Let’s walk through a hypothetical example to illustrate this: Imagine you are doing incident response for a user identity you suspect has been compromised. As a responder you have a few initial questions to answer:

  1. What systems does this identity have access to?
  2. Within those systems, what kind of privileges does the identity have?
  3. Has the identity been used to access the system recently?
  4. What has that identity done within the system?

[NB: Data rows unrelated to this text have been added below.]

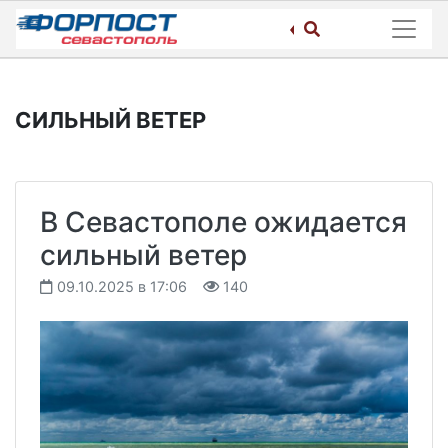
Skip
to
content
СИЛЬНЫЙ ВЕТЕР
В Севастополе ожидается
сильный ветер
09.10.2025 в 17:06
140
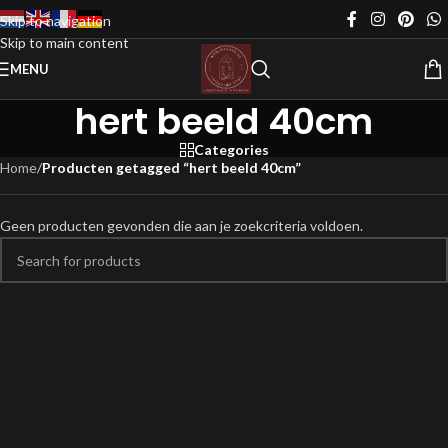
Skip to navigation
Skip to main content
MENU
hert beeld 40cm
Categories
Home
/
Producten getagged “hert beeld 40cm”
Geen producten gevonden die aan je zoekcriteria voldoen.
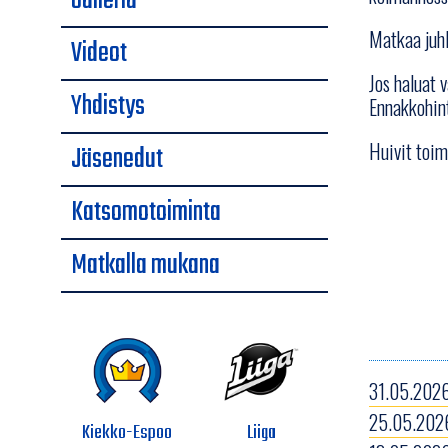
Galleria
Matkaa juhl
Videot
Jos haluat 
Yhdistys
Ennakkohint
Huivit toimi
Jäsenedut
Katsomotoiminta
Matkalla mukana
31.05.2026
25.05.2026
Kiekko-Espoo
Liiga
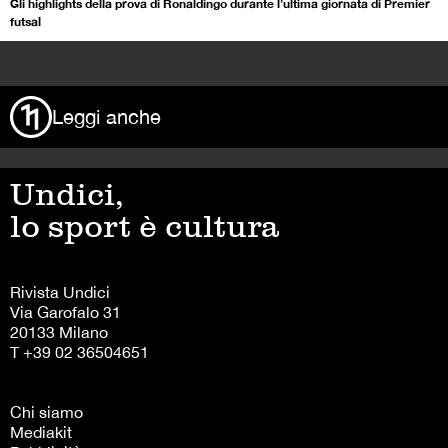
Gli highlights della prova di Ronaldingo durante l’ultima giornata di Premier
futsal
>
Leggi anche
Undici,
lo sport è cultura
Rivista Undici
Via Garofalo 31
20133 Milano
T +39 02 36504651
Chi siamo
Mediakit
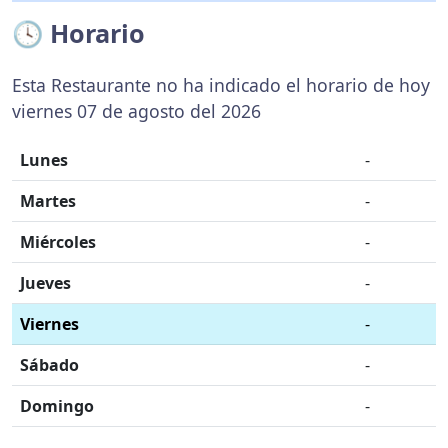
🕓 Horario
Esta Restaurante no ha indicado el horario de hoy
viernes 07 de agosto del 2026
Lunes
-
Martes
-
Miércoles
-
Jueves
-
Viernes
-
Sábado
-
Domingo
-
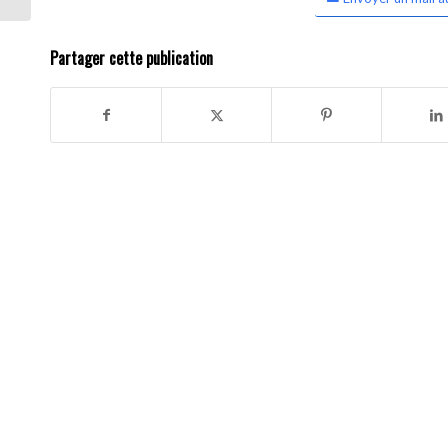
Partager cette publication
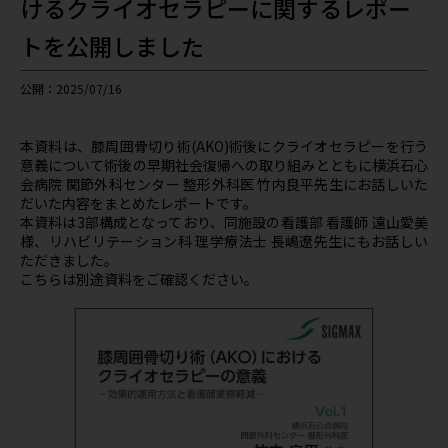
けるクライオセラピーに関するレポー
トを公開しました
公開：2025/07/16
本資料は、膝周囲骨切り術(AKO)術後にクライオセラピーを行う
意義について術後の早期社会復帰への取り組みとともに横浜石心
会病院 関節外科センター 整形外科医 竹内良平先生にお話しいた
だいた内容をまとめたレポートです。
本資料は3部構成となっており、同施設の看護部 看護師 遠山愛美
様、リハビリテーション科 理学療法士 長嶋遼先生にもお話しい
ただきました。
こちらは別途資料をご確認ください。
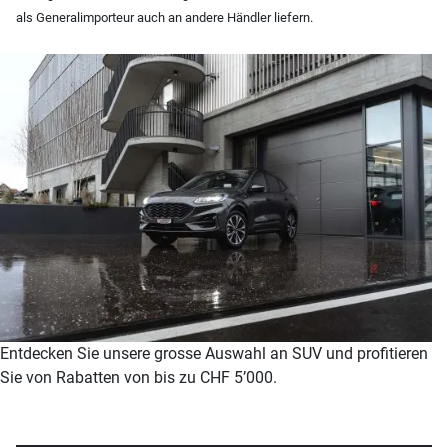
als Generalimporteur auch an andere Händler liefern.
Entdecken Sie unsere grosse Auswahl an SUV und profitieren
Sie von Rabatten von bis zu CHF 5’000.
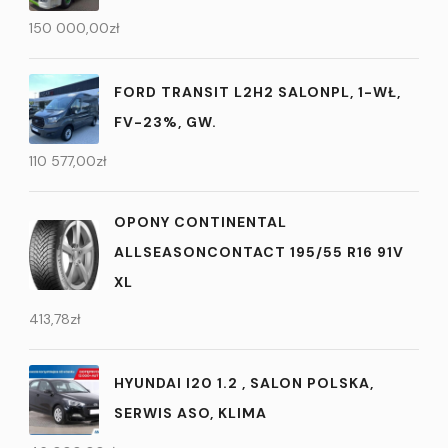
150 000,00
zł
FORD TRANSIT L2H2 SALONPL, 1-WŁ,
FV-23%, GW.
110 577,00
zł
OPONY CONTINENTAL
ALLSEASONCONTACT 195/55 R16 91V
XL
413,78
zł
HYUNDAI I20 1.2 , SALON POLSKA,
SERWIS ASO, KLIMA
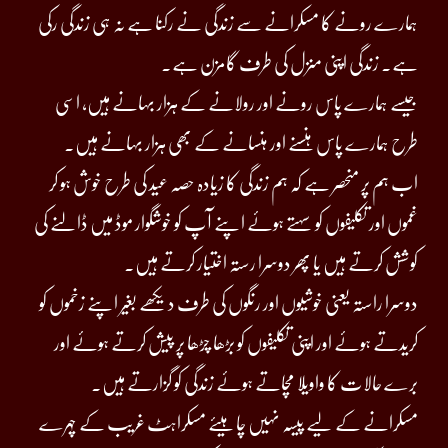
ہمارے رونے کا مسکرانے سے زندگی نے رکنا ہے نہ ہی زندگی رکی
ہے۔ زندگی اپنی منزل کی طرف گامزن ہے۔
جیسے ہمارے پاس رونے اور رولانے کے ہزار بہانے ہیں، اسی
طرح ہمارے پاس ہنسنے اور ہنسانے کے بھی ہزار بہانے ہیں۔
اب ہم پر منحصر ہے کہ ہم زندگی کا زیادہ حصہ عید کی طرح خوش ہو کر
غموں اور تکلیفوں کو سہتے ہوئے اپنے آپ کو خوشگوار موڈ میں ڈالنے کی
کوشش کرتے ہیں یا پھر دوسرا رستہ اختیار کرتے ہیں۔
دوسرا راستہ یعنی خوشیوں اور رنگوں کی طرف دیکھے بغیر اپنے زخموں کو
کریدتے ہوئے اور اپنی تکلیفوں کو بڑھا چڑھا پر پیش کرتے ہوئے اور
برے حالات کا واویلا مچاتے ہوئے زندگی کو گزارتے ہیں۔
مسکرانے کے لیے پیسہ نہیں چاہیئے مسکراہٹ غریب کے چہرے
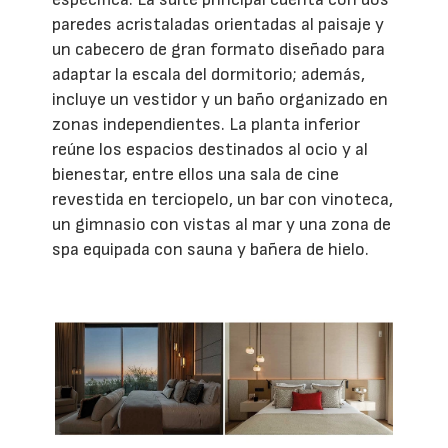
paredes acristaladas orientadas al paisaje y
un cabecero de gran formato diseñado para
adaptar la escala del dormitorio; además,
incluye un vestidor y un baño organizado en
zonas independientes. La planta inferior
reúne los espacios destinados al ocio y al
bienestar, entre ellos una sala de cine
revestida en terciopelo, un bar con vinoteca,
un gimnasio con vistas al mar y una zona de
spa equipada con sauna y bañera de hielo.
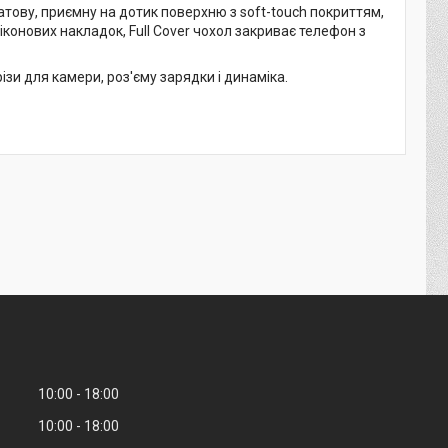
атову, приємну на дотик поверхню з soft-touch покриттям,
іконових накладок, Full Cover чохол закриває телефон з
зи для камери, роз'єму зарядки і динаміка.
10:00
18:00
10:00
18:00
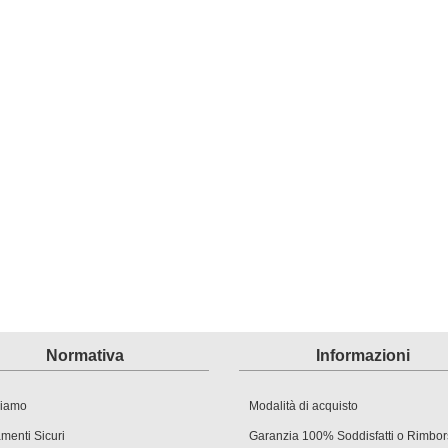
Normativa
Informazioni
siamo
Modalità di acquisto
menti Sicuri
Garanzia 100% Soddisfatti o Rimbor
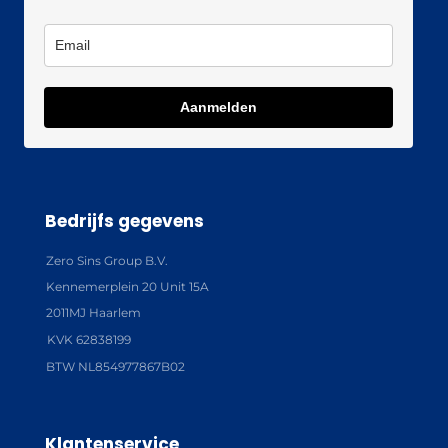
Aanmelden
Bedrijfs gegevens
Zero Sins Group B.V.
Kennemerplein 20 Unit 15A
2011MJ Haarlem
KVK 62838199
BTW NL854977867B02
Klantenservice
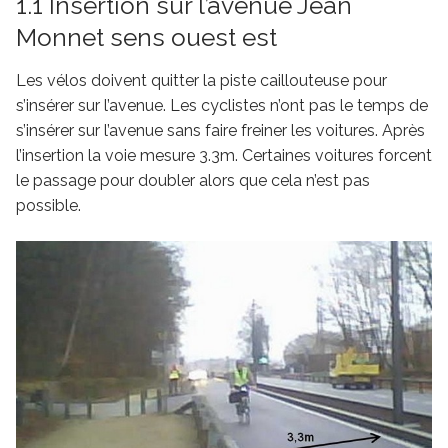
1.1 Insertion sur l’avenue Jean
Monnet sens ouest est
Les vélos doivent quitter la piste caillouteuse pour
s’insérer sur l’avenue. Les cyclistes n’ont pas le temps de
s’insérer sur l’avenue sans faire freiner les voitures. Après
l’insertion la voie mesure 3.3m. Certaines voitures forcent
le passage pour doubler alors que cela n’est pas
possible.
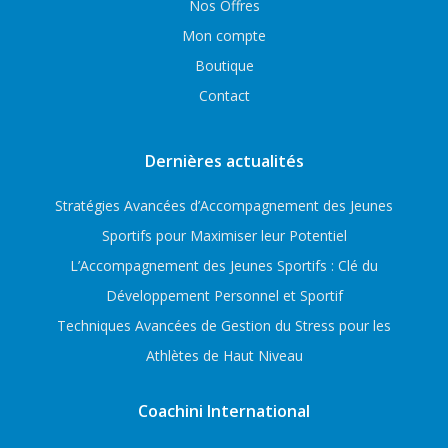
Nos Offres
Mon compte
Boutique
Contact
Dernières actualités
Stratégies Avancées d’Accompagnement des Jeunes
Sportifs pour Maximiser leur Potentiel
L’Accompagnement des Jeunes Sportifs : Clé du
Développement Personnel et Sportif
Techniques Avancées de Gestion du Stress pour les
Athlètes de Haut Niveau
Coachini International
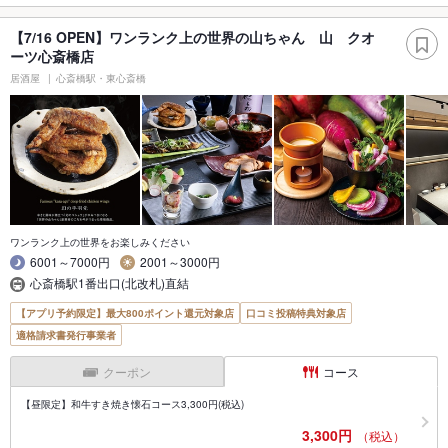
【7/16 OPEN】ワンランク上の世界の山ちゃん 山 クオ
ーツ心斎橋店
居酒屋
心斎橋駅・東心斎橋
ワンランク上の世界をお楽しみください
6001～7000円
2001～3000円
心斎橋駅1番出口(北改札)直結
【アプリ予約限定】最大800ポイント還元対象店
口コミ投稿特典対象店
適格請求書発行事業者
クーポン
コース
【昼限定】和牛すき焼き懐石コース3,300円(税込)
3,300円
（税込）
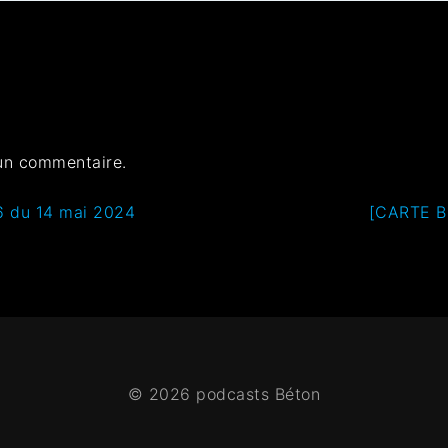
un commentaire.
6 du 14 mai 2024
[CARTE 
© 2026 podcasts Béton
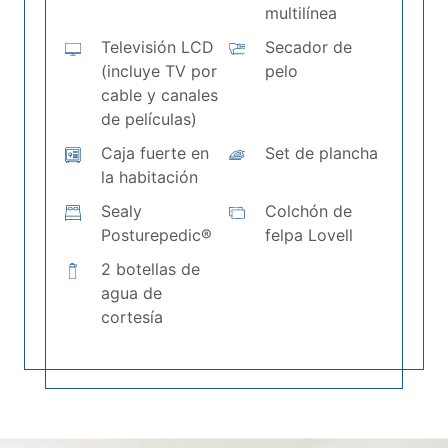
multilínea
Televisión LCD
Secador de
(incluye TV por
pelo
cable y canales
de películas)
Caja fuerte en
Set de plancha
la habitación
Sealy
Colchón de
Posturepedic®
felpa Lovell
2 botellas de
agua de
cortesía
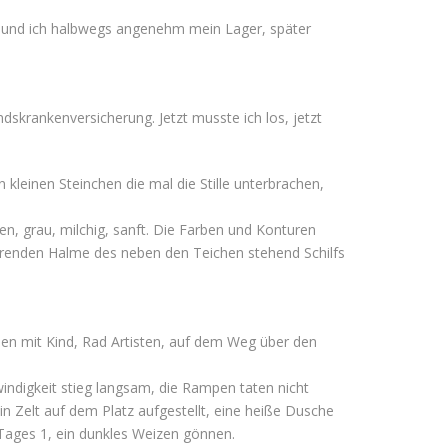
ht und ich halbwegs angenehm mein Lager, später
skrankenversicherung. Jetzt musste ich los, jetzt
 kleinen Steinchen die mal die Stille unterbrachen,
n, grau, milchig, sanft. Die Farben und Konturen
arrenden Halme des neben den Teichen stehend Schilfs
chen mit Kind, Rad Artisten, auf dem Weg über den
ndigkeit stieg langsam, die Rampen taten nicht
Zelt auf dem Platz aufgestellt, eine heiße Dusche
ages 1, ein dunkles Weizen gönnen.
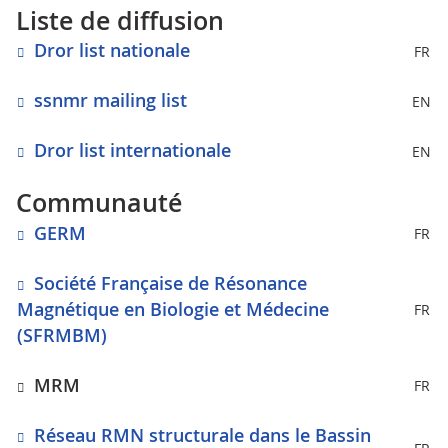
Liste de diffusion
Dror list nationale
FR
ssnmr mailing list
EN
Dror list internationale
EN
Communauté
GERM
FR
Société Française de Résonance
Magnétique en Biologie et Médecine
FR
(SFRMBM)
MRM
FR
Réseau RMN structurale dans le Bassin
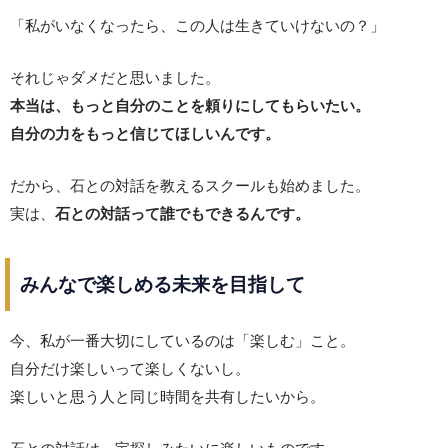
「私がいなくなったら、この人は生きていけないの？」
それじゃダメだと思いました。
本当は、もっと自分のことを頼りにしてもらいたい。
自分の力をもっと信じてほしいんです。
だから、石との対話を教えるスクールも始めました。
実は、
石との対話って誰でもできるんです。
みんなで楽しめる未来を目指して
今、私が一番大切にしているのは「楽しむ」こと。
自分だけ楽しいって楽しくないし。
楽しいと思う人と同じ時間を共有したいから。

This is typically where things start to break down. You start realizing that your cloud SaaS vendors thought the audit log would be a great add-on feature, that application passwords are only required to be 8 characters long, that they don't support multi-factor authentication or only SMS as a second factor, and that they don't do RBAC at all so your only role options are admin or normal user. Now, in order to respond you now need to be given admin level access to all the cloud SaaS applications that the compromised identity could access, figure out what kind of user account it was, attempt to determine if each system does audit logging, figure out each logging schema, repeat for all in-scope applications, and then aggregate all the individual system data to build a timeline.

For context, in 2015 alone, Okta customers used on average 11-16 applications, and in the latest Okta Businesses at Work Report (2018) Okta found that the number of cloud apps our customers use has gone up ~25% in the last year. So when each application has its own associated identity, your team is stuck doing incident response for each one. This process does not scale.

Do Cloud Identity Right

Integrating all your cloud SaaS user identities into one main directory-backed identity has a lot of benefits for your organization. From the perspective of an incident responder, having a single identity for users is critical. As we saw in our hypothetical scenario, when a users’ workstation is compromised by an attacker, the incident responder must start with the assumption that everything that user touched since the time of infection is also compromised, including any and all credentials used to access cloud applications. Then that responder must determine whether those cloud apps are in scope for the incident one at a time, in whatever way that vendor supports.

With a single sign-on (SSO) solution your incident response team can start with one identity for the user, and that identity is protected by your strong password policies and multi-factor authentication rather than whatever the vendor allows, you have detailed audit logs around all logins and application access, and you have the ability to completely quarantine that identity and stop an attacker in their tracks with just a few clicks. When you look at IR actions like identifying the scope of the compromise, determining what the attacker accessed, and containing the threat by removing access… all of these are things having an SSO solution makes easy. As we saw, the alternative of multiple individual incident response actions for each compromised identity is both ineffective and non-scalable.